# Happy Thanksgiving Everybody



## Greg King (Nov 21, 2007)

Hope y'all have a great one


----------



## Kacey (Nov 21, 2007)

A safe and happy holiday to all!


----------



## Xue Sheng (Nov 21, 2007)

Like the post title says...

Happy Thanksgiving Everybody


----------



## MA-Caver (Nov 21, 2007)

Feast well, then work out lots.


----------



## terryl965 (Nov 21, 2007)

MA-Caver said:


> Feast well, then work out lots.


 

Working out at 6 am eating at 2pm and working out again at 6 pm, have to say at my current pace to achieve my goal.

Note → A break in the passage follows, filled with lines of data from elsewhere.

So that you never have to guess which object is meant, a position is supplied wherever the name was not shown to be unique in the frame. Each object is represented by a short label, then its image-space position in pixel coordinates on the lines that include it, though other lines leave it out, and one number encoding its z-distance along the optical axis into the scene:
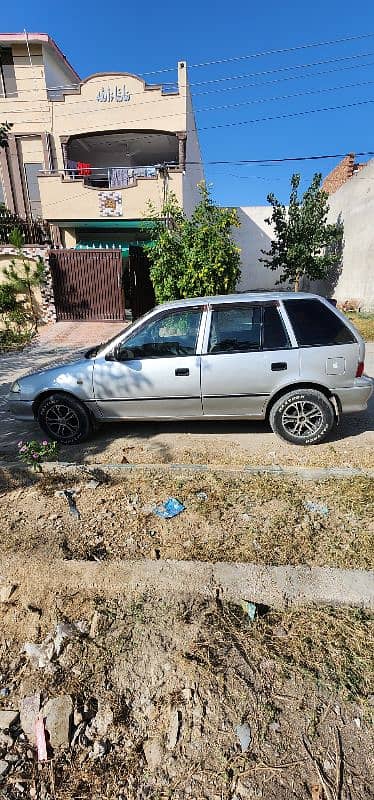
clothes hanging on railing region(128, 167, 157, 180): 14.65
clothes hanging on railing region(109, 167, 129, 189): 15.16
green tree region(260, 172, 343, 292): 15.56
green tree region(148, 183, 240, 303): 9.00
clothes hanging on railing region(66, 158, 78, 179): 15.64
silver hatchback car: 3.88
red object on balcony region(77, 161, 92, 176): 15.09
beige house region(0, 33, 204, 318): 13.66
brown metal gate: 11.90
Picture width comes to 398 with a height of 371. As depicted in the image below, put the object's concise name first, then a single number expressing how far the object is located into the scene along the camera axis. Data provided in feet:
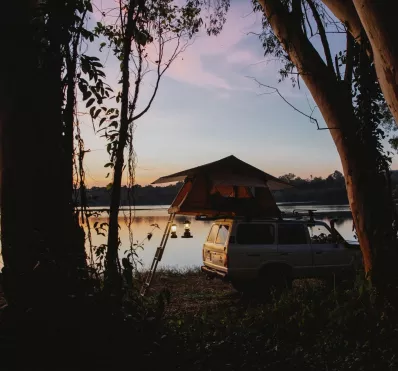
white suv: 39.24
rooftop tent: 41.50
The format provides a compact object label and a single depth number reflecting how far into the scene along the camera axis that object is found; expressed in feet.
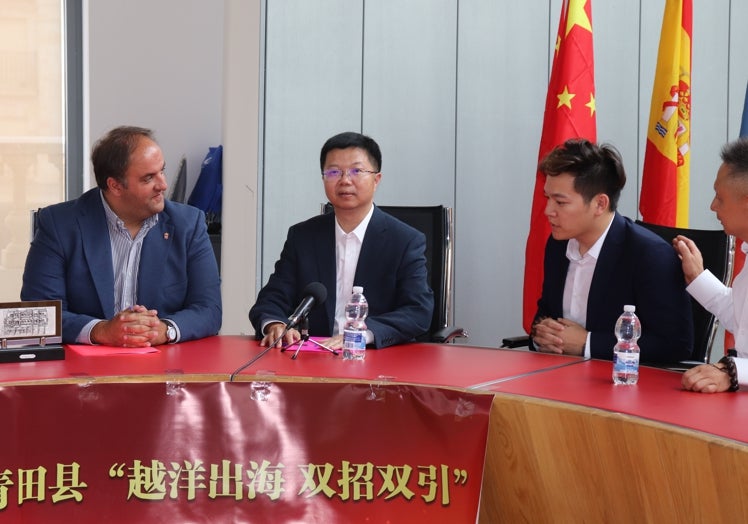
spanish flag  13.76
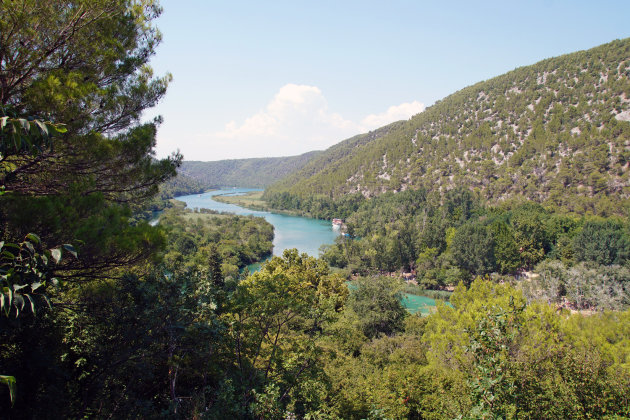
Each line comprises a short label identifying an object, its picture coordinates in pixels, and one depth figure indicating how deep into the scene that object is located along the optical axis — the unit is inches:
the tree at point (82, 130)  203.2
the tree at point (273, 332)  355.3
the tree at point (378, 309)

Happy Thanksgiving all of you


----------



## Laurentkd (Nov 21, 2007)

sleeping at 6am, eating at 2pm and sleeping again at 6pm... that is my goal!!

Happy Turkey Da!


----------



## bluemtn (Nov 22, 2007)

Happy Thanksgiving!

My plans?  Waking at 6 am, pay for what I ordered, eat at 2pm, and again around 5pm, and SLEEEP!


----------



## Drac (Nov 22, 2007)

Happy Thanksgiving to you and yours..


----------



## Brian R. VanCise (Nov 22, 2007)

*Happy Thanksgiving!*


----------



## IcemanSK (Nov 22, 2007)

Have a great Thangsgiving Day, folks:ultracool


----------